Saturday, July 3, 2021

Queen Bees (2021)

Fluffy, yes. Silly, uh-huh. Qualifies for a Lifetime movie, okay. But we still enjoyed this tale of a smart, prickly, elderly woman who has to stay in a senior independent living facility while her house is under repair. I looked up the ages of all the stars so you don't have to. I'm a big Ellen Burstyn (89) fan and she does no wrong in the lead as Helen. Ann-Margret's (80) Margot isn't far from her usual ditzy characters, Jane Curtin (73) is pretty funny as "mean girl with a medical alert bracelet" Janet, and Loretta Devine (at 71, the youngster of the group) is the nicest one as Sally. The principal men in the cast are James Caan (81) and Christopher Lloyd (82), and everyone is just fine.

Michael Lembeck directs from a script by Donald Martin, based on a story by Harrison Powell. 

The New York Times called Walter Murphy's score "saccharine," and I can't disagree, though the Times did not pan the movie overall. The soundtrack isn't available online anyway. 

I loved Burstyn's outfits and the terrific wardrobe is thanks to Cynthia Flynt.

Burstyn was last blogged for Pieces of a Woman, Ann-Margret for Going in Style, Curtin for Can You Ever Forgive Me?, and Caan for Elf.

Devine has nearly two hundred credits, from Waiting to Exhale (1995) and Crash (2004) to 81 episodes of Boston Public (2000-2004) to 22 of Grey's Anatomy (2005-2103) to 145 of Doc McStuffins (2012-2020), just to name a few. Lloyd, who also appeared in Going in Style, is, of course, best known for playing Jim in 84 episodes of Taxi (1978-1983) and Doc Brown in all three Back to the Future movies (1985, 1989, 1990), from his much longer list of roles.  
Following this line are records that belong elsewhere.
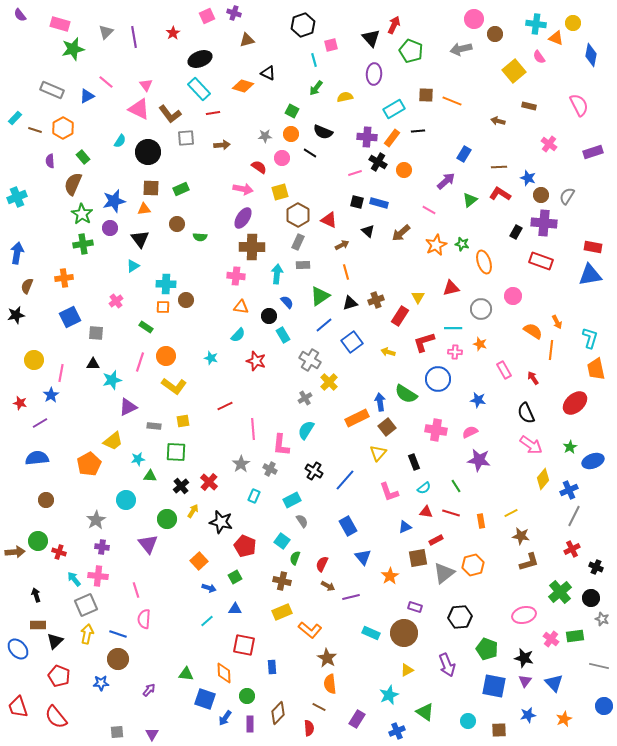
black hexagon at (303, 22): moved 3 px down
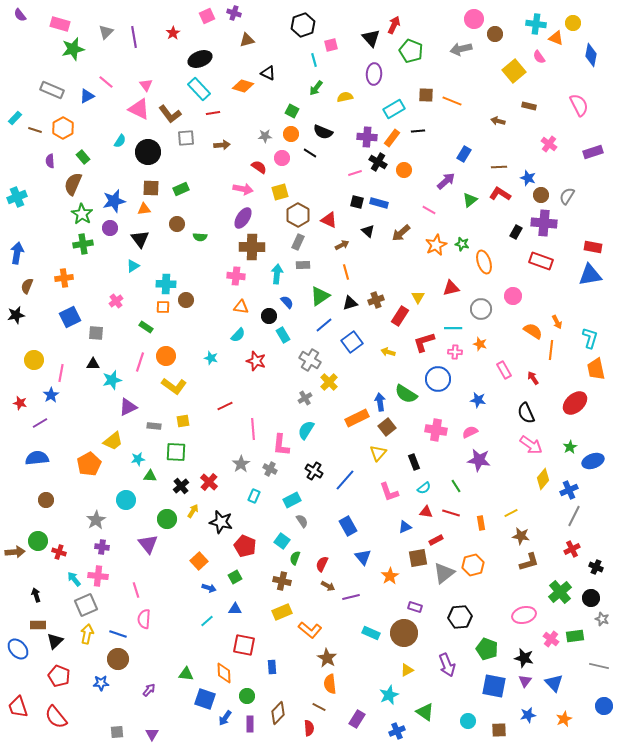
orange rectangle at (481, 521): moved 2 px down
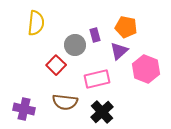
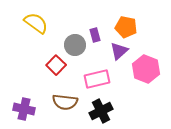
yellow semicircle: rotated 60 degrees counterclockwise
black cross: moved 1 px left, 1 px up; rotated 15 degrees clockwise
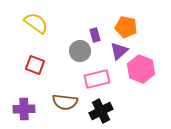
gray circle: moved 5 px right, 6 px down
red square: moved 21 px left; rotated 24 degrees counterclockwise
pink hexagon: moved 5 px left
purple cross: rotated 15 degrees counterclockwise
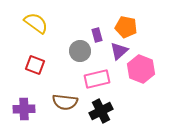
purple rectangle: moved 2 px right
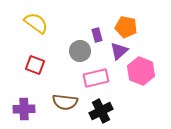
pink hexagon: moved 2 px down
pink rectangle: moved 1 px left, 1 px up
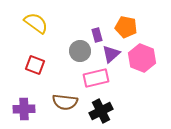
purple triangle: moved 8 px left, 3 px down
pink hexagon: moved 1 px right, 13 px up
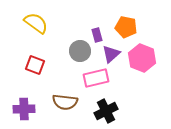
black cross: moved 5 px right
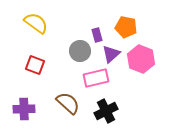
pink hexagon: moved 1 px left, 1 px down
brown semicircle: moved 3 px right, 1 px down; rotated 145 degrees counterclockwise
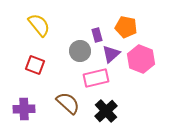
yellow semicircle: moved 3 px right, 2 px down; rotated 15 degrees clockwise
black cross: rotated 15 degrees counterclockwise
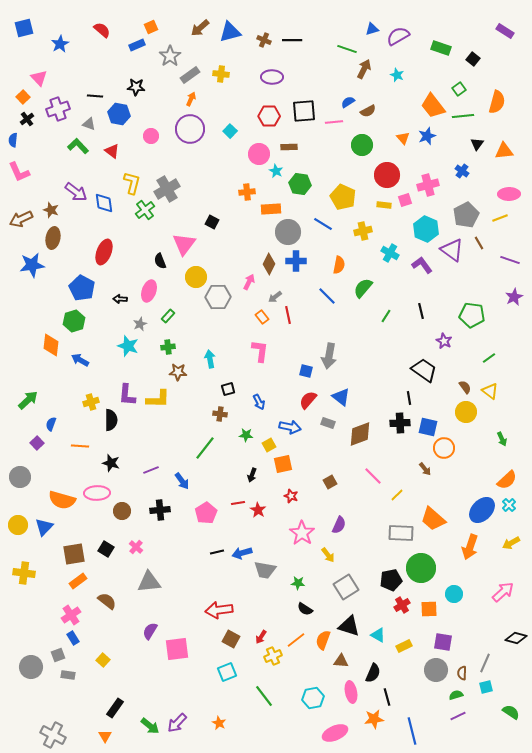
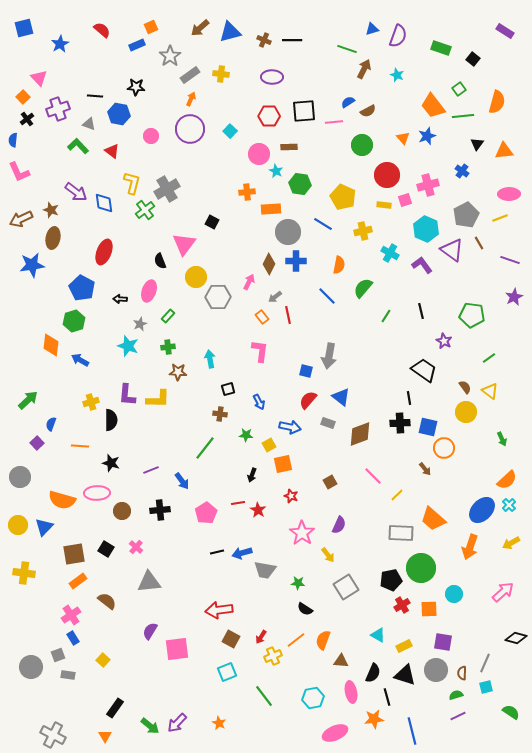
purple semicircle at (398, 36): rotated 140 degrees clockwise
black triangle at (349, 626): moved 56 px right, 49 px down
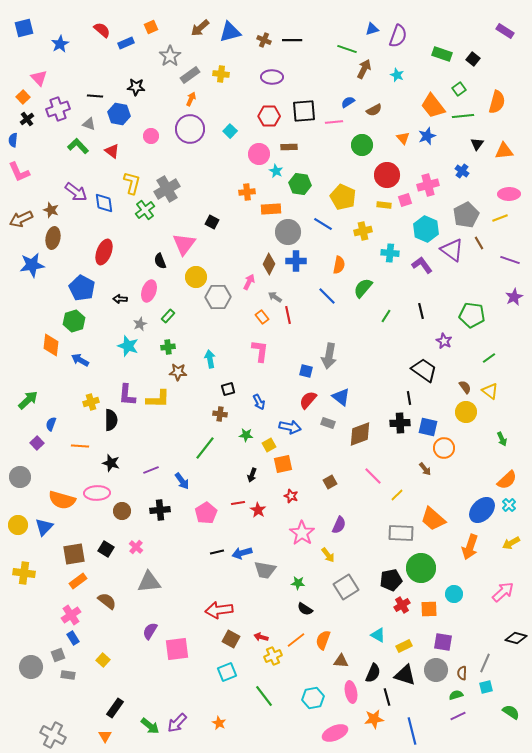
blue rectangle at (137, 45): moved 11 px left, 2 px up
green rectangle at (441, 48): moved 1 px right, 6 px down
brown semicircle at (368, 111): moved 6 px right, 1 px up
cyan cross at (390, 253): rotated 24 degrees counterclockwise
gray arrow at (275, 297): rotated 72 degrees clockwise
red arrow at (261, 637): rotated 72 degrees clockwise
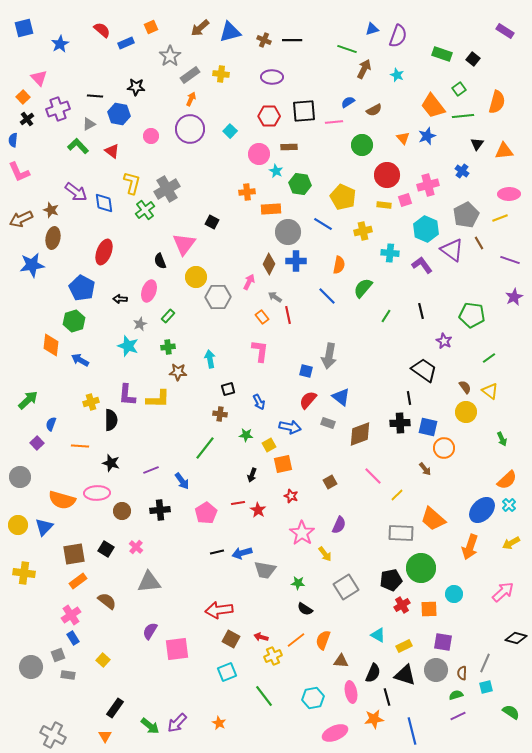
gray triangle at (89, 124): rotated 48 degrees counterclockwise
yellow arrow at (328, 555): moved 3 px left, 1 px up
Lembeck did a lot of acting in the 1970s-90s and moved to directing after that, mostly TV episodes. I'm not familiar with any of Martin's dozens of credits, and Powell has four other producing credits. Murphy scored Ted and its sequel and wrote the 1976 hit A Fifth of Beethoven. Flynt has done costumes for a couple of dozen projects including A League of Their Own (1992).

Rotten Tomatoes' critics' average is a stinging 50% but its audiences are more royal at 87.